Monday, February 20, 2006

Buildings Collapsing

Images of collapsing buildings seem indelibly etched into the American memory. After seeing those towers crumble, and the ensuing months of digging through rubble and dust, few of us can evade the assocation of 9/11 with any other ruined building. Jin Meyerson responds by depicting unsettled architectural structures.

Workers toil through mounds of debris. Standing buildings merge with scaffolding and skeletal frames. Loose sheets of paper drift midair. All this happens through a jarring filter of blurring and spinning (spin control?). In "Tower" (2005), a chorus of apparently indigenous people huddles beneath the surface. Are they survivors of the disaster? Mole people? Or are they the "inner layer" over which our culture has shaped its environment?

Architecural elements ground the pictures and engender great pictorial scale - it's like Gursky after vodka shots on your birthday. Looking carefully, one thinks of Neo Rauch, who often paints men at work, wielding shovels and axes in fragmented, personal spaces. Both Rauch and Meyerson use perspective to indicate depth, but toy with it to accomodate psychological divisions. We also see Daniel Richter-ian phosphorescent phigures. Gallery-mate Tom McGrath shares Meyerson's interest in distorted, blurred pictorial intervention. And Meyerson nods to Lee Bontecou, whose sculpture appears in "Tower."

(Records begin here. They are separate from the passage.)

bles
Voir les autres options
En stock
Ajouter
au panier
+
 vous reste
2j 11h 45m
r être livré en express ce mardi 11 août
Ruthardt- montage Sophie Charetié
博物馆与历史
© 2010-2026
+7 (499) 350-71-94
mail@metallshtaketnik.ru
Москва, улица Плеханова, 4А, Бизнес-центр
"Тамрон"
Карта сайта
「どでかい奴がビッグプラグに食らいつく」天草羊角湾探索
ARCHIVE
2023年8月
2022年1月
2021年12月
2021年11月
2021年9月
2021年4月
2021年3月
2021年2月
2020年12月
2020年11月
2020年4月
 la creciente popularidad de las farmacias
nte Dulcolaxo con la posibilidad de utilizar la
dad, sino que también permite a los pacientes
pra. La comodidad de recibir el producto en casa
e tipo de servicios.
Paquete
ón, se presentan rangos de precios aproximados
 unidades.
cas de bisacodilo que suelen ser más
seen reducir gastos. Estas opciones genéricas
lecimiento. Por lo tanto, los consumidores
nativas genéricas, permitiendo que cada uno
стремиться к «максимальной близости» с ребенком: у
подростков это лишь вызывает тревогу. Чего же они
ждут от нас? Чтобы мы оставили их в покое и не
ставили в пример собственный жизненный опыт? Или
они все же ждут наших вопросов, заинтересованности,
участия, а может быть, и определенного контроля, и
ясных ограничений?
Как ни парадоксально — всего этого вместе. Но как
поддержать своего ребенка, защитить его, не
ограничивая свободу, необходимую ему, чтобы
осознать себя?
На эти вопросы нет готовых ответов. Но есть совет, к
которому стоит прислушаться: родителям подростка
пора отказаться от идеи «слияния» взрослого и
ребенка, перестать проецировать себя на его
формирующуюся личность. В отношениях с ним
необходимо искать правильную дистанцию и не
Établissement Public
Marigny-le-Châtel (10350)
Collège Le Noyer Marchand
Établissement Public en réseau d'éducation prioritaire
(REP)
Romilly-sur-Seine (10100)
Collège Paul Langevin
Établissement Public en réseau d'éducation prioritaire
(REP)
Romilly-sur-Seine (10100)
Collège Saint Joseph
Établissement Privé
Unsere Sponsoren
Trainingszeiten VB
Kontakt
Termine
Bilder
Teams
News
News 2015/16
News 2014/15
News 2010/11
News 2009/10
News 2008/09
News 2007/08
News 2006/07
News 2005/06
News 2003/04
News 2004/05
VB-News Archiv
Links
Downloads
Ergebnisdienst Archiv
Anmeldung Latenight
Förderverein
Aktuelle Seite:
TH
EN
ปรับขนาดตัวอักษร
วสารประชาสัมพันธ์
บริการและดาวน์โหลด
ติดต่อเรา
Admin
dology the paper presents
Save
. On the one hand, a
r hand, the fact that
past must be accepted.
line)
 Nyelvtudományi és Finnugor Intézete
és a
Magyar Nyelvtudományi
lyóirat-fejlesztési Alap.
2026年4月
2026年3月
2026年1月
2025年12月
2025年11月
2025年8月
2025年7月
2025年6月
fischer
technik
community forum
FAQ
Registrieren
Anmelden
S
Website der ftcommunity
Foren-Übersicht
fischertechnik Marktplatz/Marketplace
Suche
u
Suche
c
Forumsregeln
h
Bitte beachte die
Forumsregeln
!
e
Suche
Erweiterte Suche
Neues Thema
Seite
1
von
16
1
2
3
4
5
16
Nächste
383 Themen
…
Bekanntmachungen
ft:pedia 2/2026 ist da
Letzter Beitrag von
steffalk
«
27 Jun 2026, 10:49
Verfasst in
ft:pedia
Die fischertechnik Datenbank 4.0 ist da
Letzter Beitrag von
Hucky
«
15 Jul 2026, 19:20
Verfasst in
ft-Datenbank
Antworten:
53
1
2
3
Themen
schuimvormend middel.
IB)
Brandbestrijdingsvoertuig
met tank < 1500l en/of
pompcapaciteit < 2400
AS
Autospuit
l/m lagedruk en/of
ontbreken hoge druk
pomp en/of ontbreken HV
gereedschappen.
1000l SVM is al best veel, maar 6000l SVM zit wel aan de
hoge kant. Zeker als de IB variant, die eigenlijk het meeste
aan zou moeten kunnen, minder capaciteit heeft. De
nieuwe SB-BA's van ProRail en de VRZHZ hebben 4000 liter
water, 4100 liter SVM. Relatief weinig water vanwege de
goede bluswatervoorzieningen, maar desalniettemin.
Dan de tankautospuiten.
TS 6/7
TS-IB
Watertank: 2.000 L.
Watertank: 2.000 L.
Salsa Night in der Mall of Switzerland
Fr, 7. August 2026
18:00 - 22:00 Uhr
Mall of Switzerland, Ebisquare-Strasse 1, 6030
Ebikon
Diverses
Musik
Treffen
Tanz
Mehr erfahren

Like Rosenquist, Meyerson acknowledges the seams of his photo-derived compositions. He slides with ease through a range of media and palettes and this show seems like a successful leap forward from his earlier tilt-a-whirl psychedelic paintings. His use of figures opens new doors and possibly invites him to the narrative painters' party.

Comments:
Wow. Nice post! Thanks for the juxtaposition of images, would never have thought of Lee Bontecou in relation to Meyerson.